If the remote site goes down while workloads are running on the current primary, any attempt to modify the Protection Group is blocked:

openstack protector protection-group member-add prod-web-app \
  --instance-id <new-vm-uuid>

Expected error:

Error: Cannot modify protection group - remote site unreachable.
Reason: Modification requires both sites to be reachable to prevent metadata divergence.
Action: Wait for the remote site to recover, then run:
        openstack protector protection-group sync-force prod-web-app

Once the remote site recovers, force a sync and retry:

openstack protector protection-group sync-force prod-web-app
openstack protector protection-group member-add prod-web-app \
  --instance-id <new-vm-uuid>

Troubleshooting

Issue: openstack protector site validate returns unreachable for one site

Symptom: The validate command completes without error but the site status is unreachable, or it returns a connection timeout.

Likely cause: The Protector API on the target site is not running, or the API endpoint is not reachable from the operator workstation on port 8788.

Fix:

SSH to the target site controller and verify the service is running: systemctl status protector-api
Confirm the port is listening: ss -tlnp | grep 8788
Verify firewall rules permit inbound TCP on port 8788 from your workstation IP.
Confirm the auth_url registered for the site matches the actual Keystone endpoint: openstack protector site show <name>.

Issue: Protection Group creation fails with "volume type does not support replication"

Symptom: openstack protector protection-group create returns an error stating the volume type is not eligible for protection.

Likely cause: The Cinder volume type is missing the required extra specs on one or both sites.

Fix: On each site, verify the volume type has both required properties:

openstack volume type show replicated-ssd -f json | jq '.extra_specs'

Expected:

{
  "volume_backend_name": "pure@backend-a",
  "replication_enabled": "<is> True",
  "replication_type": "<in> async"
}

If either property is missing, set it:

openstack volume type set replicated-ssd \
  --property replication_enabled='<is> True' \
  --property replication_type='<in> async'

Repeat on both sites.

Issue: Metadata sync is stuck in OUT OF SYNC after the peer site recovers

Symptom: openstack protector protection-group sync-status shows Remote Sync Status: UNREACHABLE or FAILED even though the peer site is now reachable.

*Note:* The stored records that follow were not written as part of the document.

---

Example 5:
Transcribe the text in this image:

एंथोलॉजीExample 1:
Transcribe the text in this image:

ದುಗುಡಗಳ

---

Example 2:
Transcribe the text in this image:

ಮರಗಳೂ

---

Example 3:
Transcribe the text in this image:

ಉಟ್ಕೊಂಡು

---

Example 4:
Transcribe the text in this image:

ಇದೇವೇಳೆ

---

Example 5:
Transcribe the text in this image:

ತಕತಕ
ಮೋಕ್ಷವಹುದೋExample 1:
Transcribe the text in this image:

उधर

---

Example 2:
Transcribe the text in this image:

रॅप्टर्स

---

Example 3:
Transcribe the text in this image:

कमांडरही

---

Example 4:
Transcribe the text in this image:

Likely cause: The sync status is not updated automatically after recovery — a manual trigger is required.

Fix:

openstack protector protection-group sync-force prod-web-app

Verify the result:

openstack protector protection-group sync-status prod-web-app

Both sites should now show the same version number and status SYNCED.

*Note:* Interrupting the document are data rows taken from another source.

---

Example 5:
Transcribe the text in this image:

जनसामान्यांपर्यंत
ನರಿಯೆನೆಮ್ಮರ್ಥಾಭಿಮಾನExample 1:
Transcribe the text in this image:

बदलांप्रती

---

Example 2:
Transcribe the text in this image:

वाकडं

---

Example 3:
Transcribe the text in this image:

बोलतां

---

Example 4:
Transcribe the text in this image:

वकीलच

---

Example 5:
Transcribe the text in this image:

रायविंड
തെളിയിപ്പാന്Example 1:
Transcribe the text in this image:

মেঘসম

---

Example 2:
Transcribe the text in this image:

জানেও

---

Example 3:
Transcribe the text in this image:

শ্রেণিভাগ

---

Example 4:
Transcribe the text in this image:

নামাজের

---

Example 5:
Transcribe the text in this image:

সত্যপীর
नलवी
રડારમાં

Issue: Cinder volume_manage fails during failover with a 403 Forbidden error

Symptom: A failover operation reaches the storage phase (progress ~20–60%) and then fails. The operation error message includes Policy doesn't allow volume_extension:volume_manage to be performed.

Likely cause: The Cinder policy on the secondary site has not been updated to allow the member role to manage volumes.

Fix: Add the required policy overrides to /etc/cinder/policy.yaml on the secondary site (the failover target):

"volume_extension:volume_manage": "rule:admin_or_owner"
"volume_extension:volume_unmanage": "rule:admin_or_owner"
"volume_extension:services:index": "rule:admin_or_owner"

Restart the Cinder API and volume services, or reconfigure via Kolla-Ansible:

kolla-ansible -i inventory reconfigure -t cinder

Issue: clouds.yaml entries cause authentication errors for one site

Symptom: CLI commands targeting one site succeed, but the same commands targeting the other site return 401 Unauthorized or Could not find project.

Likely cause: The project_name, username, or user_domain_name in the clouds.yaml entry for the affected site does not match what that site's Keystone expects. Because both sites have independent Keystones, credentials and domain names can differ.

Fix: Test each cloud entry independently:

OS_CLOUD=site-a openstack token issue
OS_CLOUD=site-b openstack token issue

For any site that fails, inspect the matching entry in ~/.config/openstack/clouds.yaml and correct the credentials against that site's Keystone configuration. Ensure auth_url points to that site's Keystone v3 endpoint specifically.